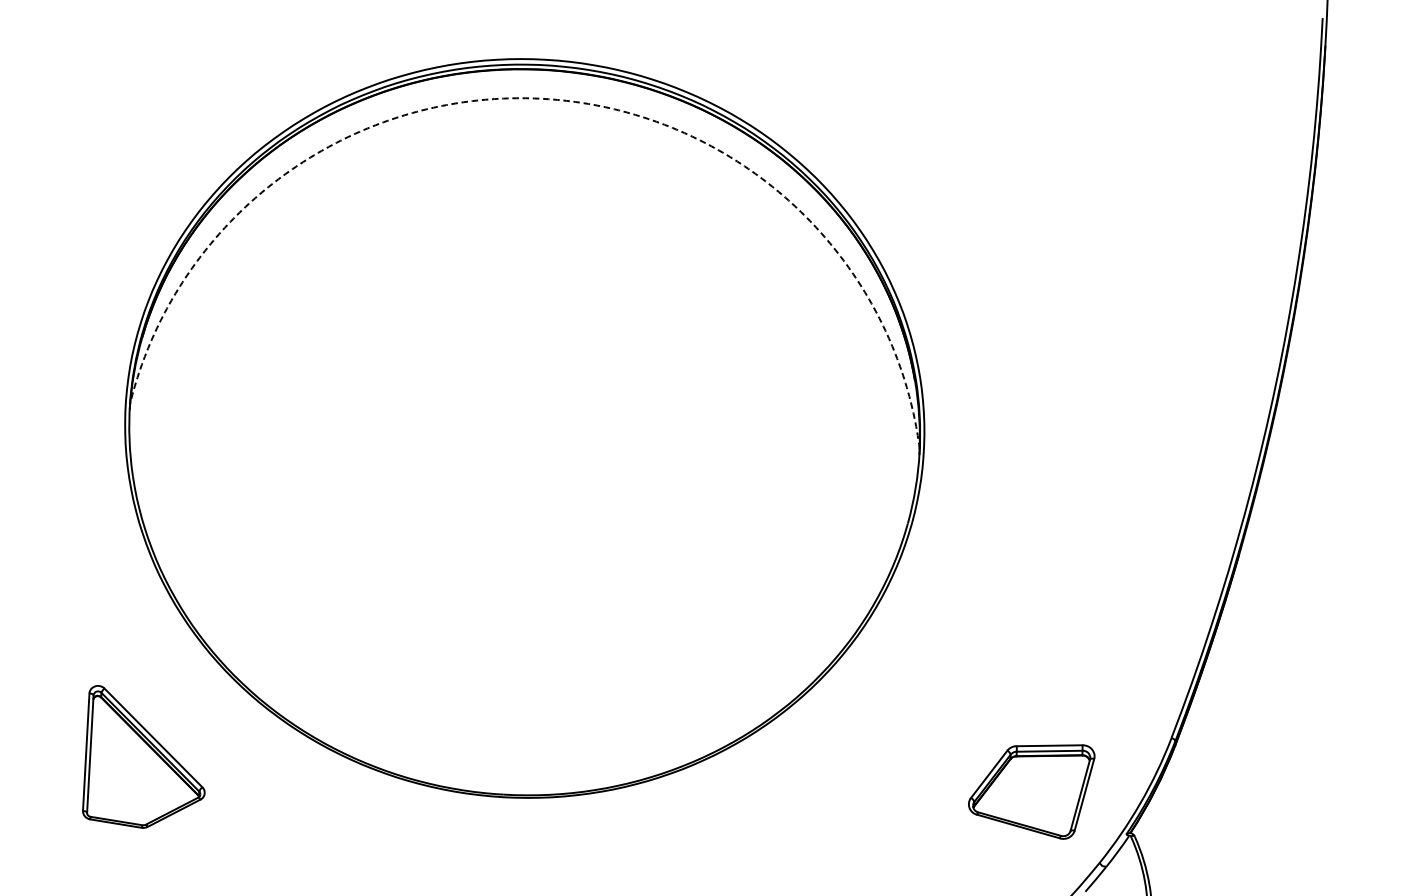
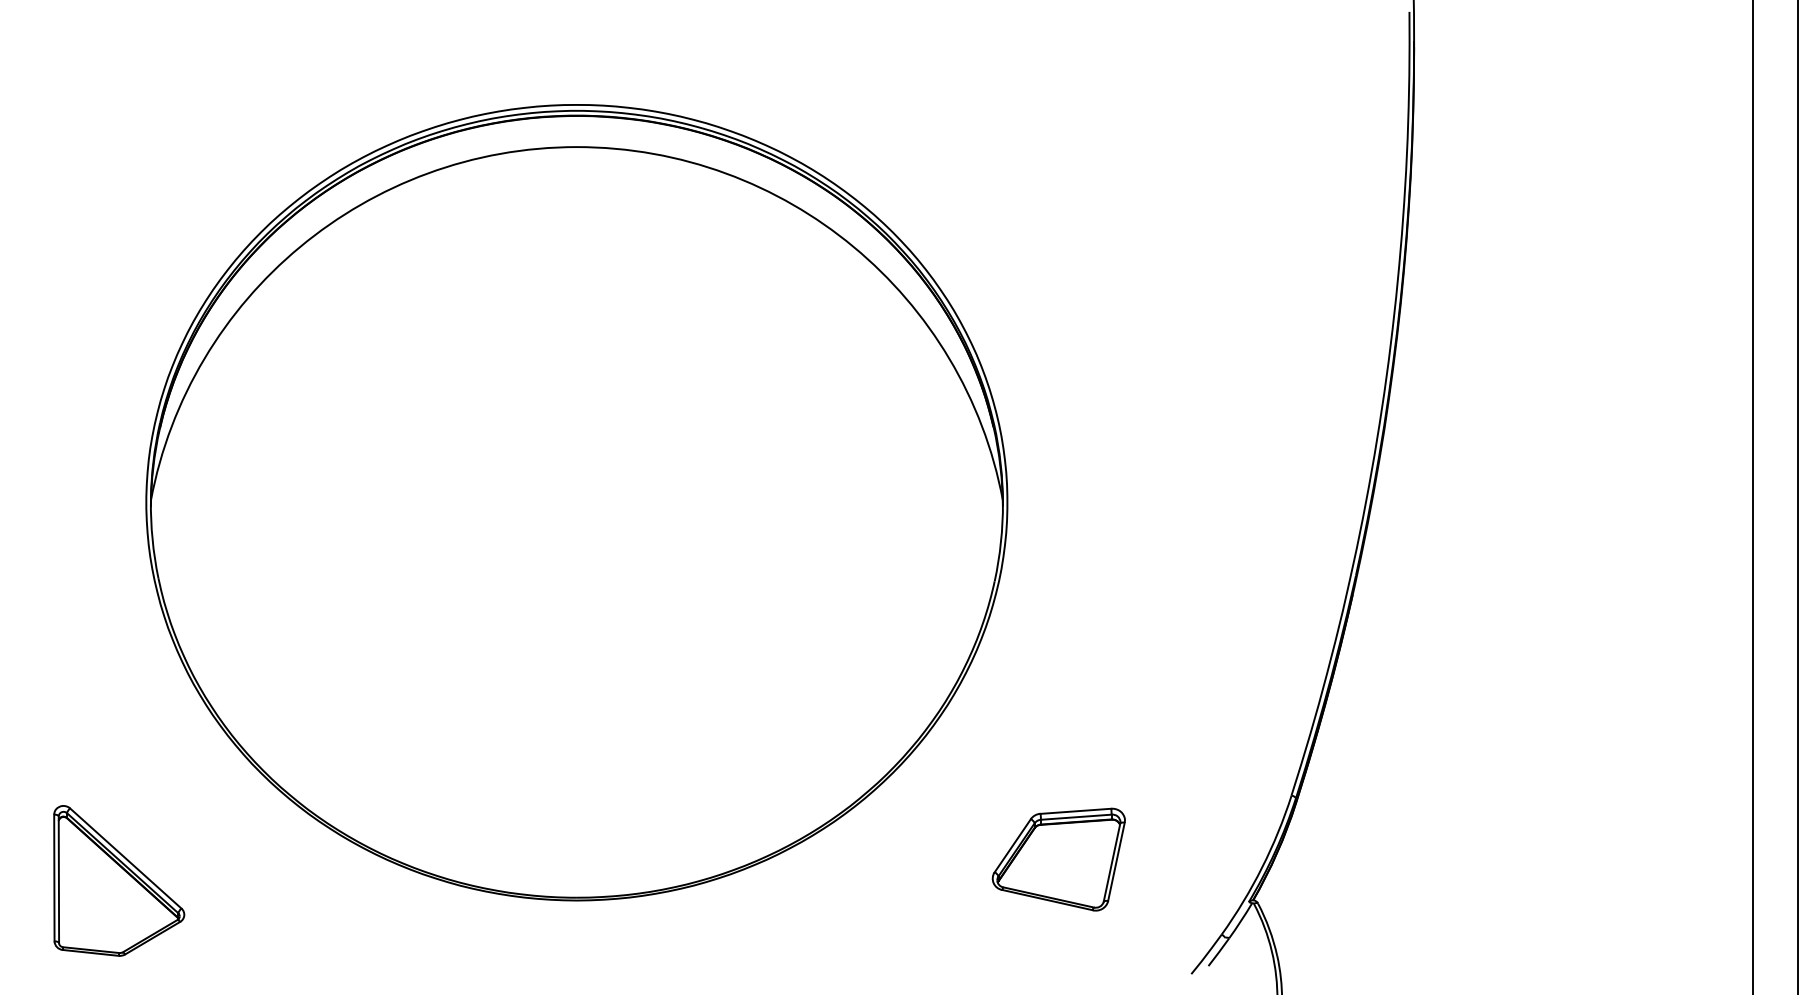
arc: (543, 99) -> (576, 147), dashed -> solid
part: (146, 758) -> (119, 880), moved
part: (1030, 789) -> (1058, 859), moved

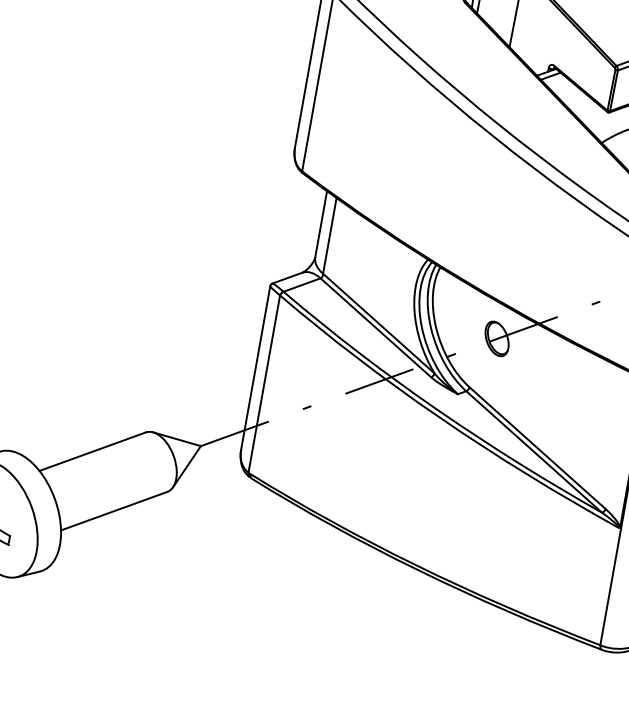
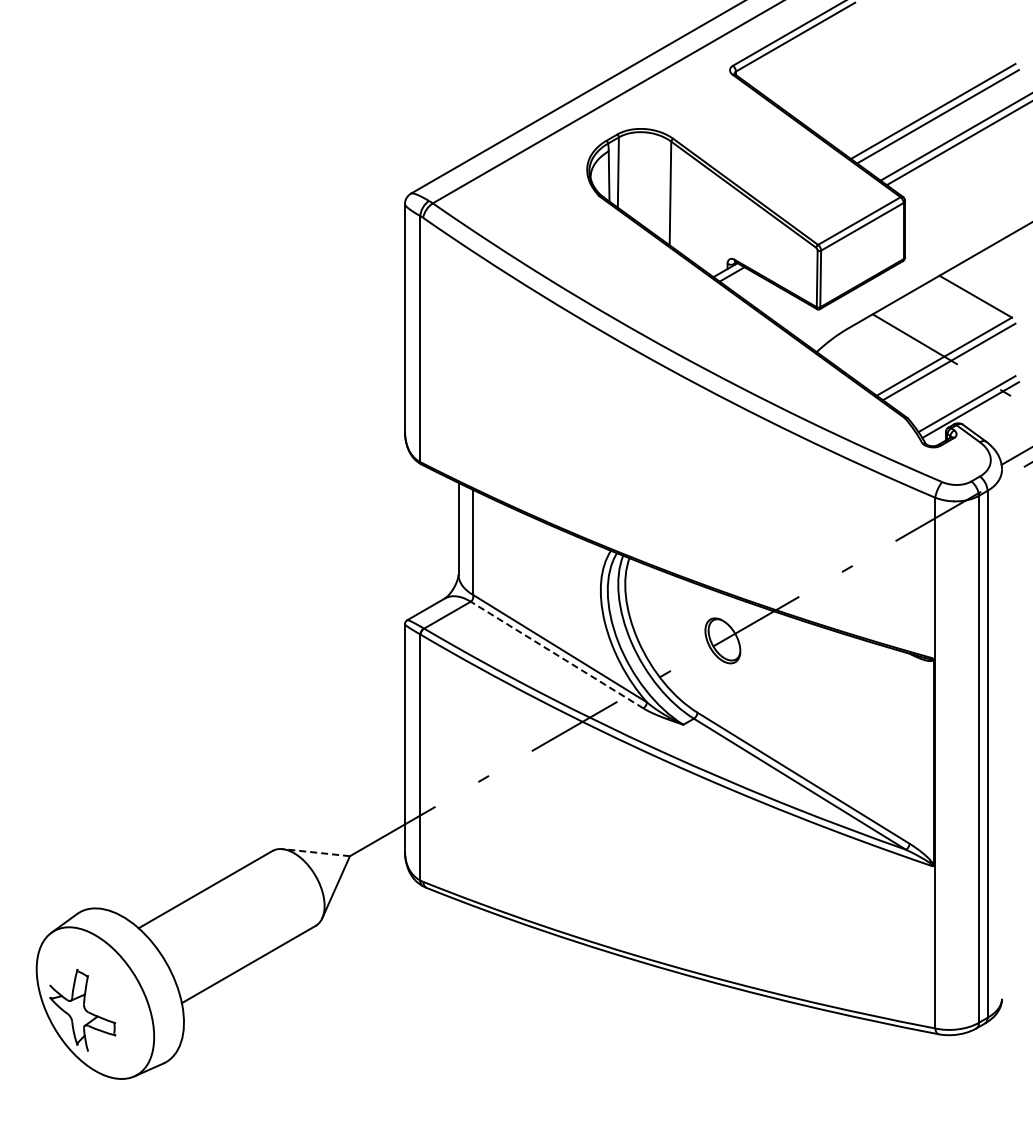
line: (375, 327) -> (556, 654), solid -> dashed
line: (177, 439) -> (316, 852), solid -> dashed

What you have to do => Filter the preceding entries down to the lines with "moved".

Expected output =>
part: (146, 758) -> (119, 880), moved
part: (1030, 789) -> (1058, 859), moved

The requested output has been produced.